Overview

Lung Disease Detection Using Deep Learning Techniques

Challenge

The purpose of this white paper is to articulate the impact of computer vision and machine learning, and how it has revolutionized the way medical professionals diagnose lung diseases with its performance through algorithms that can learn, adapt, and perform predictive data analysis.

Analysis

Machine Learning and Deep Learning Techniques are the Future

There can be no denying that advanced technology has had a massive impact on the medical community. It has revolutionized the industry and provides solutions for treating previously irreversible and terminal diseases. The use of deep learning technology has been instrumental in examining different images and identifying diseases with unmatched results. It has allowed better disease monitoring, treatment planning, and early detection, which has firmly earned deep learning its place in medical science.

The NIH acquired scans of over 30,000 patients (mostly with advanced lung disease) and compiled their data. The patients were voluntarily enrolled in the clinical trials and were partners in research. The research clearly showed the positive benefits of deep learning techniques, because reading and diagnosing chest x-ray images isn’t easy. It requires knowledge of pathology, physiology, and anatomical principles, as well as careful observation. All of that can be handled by deep learning techniques, which deliver a consistent and accurate diagnosis.

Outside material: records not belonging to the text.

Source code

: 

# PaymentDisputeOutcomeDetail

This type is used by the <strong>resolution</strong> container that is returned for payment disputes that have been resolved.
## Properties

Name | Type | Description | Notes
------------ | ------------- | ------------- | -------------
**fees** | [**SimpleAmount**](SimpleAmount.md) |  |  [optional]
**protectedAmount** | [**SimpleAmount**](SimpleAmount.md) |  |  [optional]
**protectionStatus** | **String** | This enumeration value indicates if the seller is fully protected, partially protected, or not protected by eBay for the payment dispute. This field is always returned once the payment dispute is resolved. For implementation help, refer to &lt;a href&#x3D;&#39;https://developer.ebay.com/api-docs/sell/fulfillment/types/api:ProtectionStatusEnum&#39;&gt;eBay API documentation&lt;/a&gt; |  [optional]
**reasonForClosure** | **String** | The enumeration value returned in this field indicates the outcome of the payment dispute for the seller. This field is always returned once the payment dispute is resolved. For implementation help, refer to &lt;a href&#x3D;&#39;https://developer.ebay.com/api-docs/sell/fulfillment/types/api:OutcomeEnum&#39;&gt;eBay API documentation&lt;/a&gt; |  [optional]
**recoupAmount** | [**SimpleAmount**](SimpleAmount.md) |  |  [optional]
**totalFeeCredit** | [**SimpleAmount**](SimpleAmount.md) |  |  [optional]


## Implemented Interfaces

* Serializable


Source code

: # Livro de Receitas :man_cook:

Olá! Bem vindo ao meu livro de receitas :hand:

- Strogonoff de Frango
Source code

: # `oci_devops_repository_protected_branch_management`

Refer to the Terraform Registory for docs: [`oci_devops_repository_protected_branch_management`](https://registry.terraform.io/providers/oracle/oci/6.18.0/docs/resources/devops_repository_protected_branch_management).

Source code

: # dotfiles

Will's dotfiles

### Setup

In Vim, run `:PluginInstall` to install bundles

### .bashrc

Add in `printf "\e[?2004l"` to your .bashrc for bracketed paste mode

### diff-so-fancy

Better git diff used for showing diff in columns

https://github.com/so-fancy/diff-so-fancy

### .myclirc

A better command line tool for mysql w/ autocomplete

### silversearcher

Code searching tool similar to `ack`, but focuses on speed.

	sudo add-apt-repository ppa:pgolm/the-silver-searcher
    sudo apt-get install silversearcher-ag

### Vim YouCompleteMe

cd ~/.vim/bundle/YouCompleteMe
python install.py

Apart from that, deep learning techniques also offer the following:

  • Help identify slow changes occurring over the course of multiple chest x-rays
  • Create a virtual radiology resident that can later be taught to read more complex images like CT and MRI in the future.
  • Benefit patients in developing countries that don’t have access to radiologists

Not only can deep learning and machine learning techniques help inexperienced radiologists but can also benefit the healthcare sector by reducing the amount of redundant additional tests that are taken before confirming the diagnosis.

Results

There is no denying the potential and accuracy of deep learning when it comes to examining hundreds of complex images while identifying and diagnosing different diseases. It offers excellent insight into the early detection of lung disease, and the best part is that the technology can be easily integrated into existing health systems for creating integrated solutions based on data.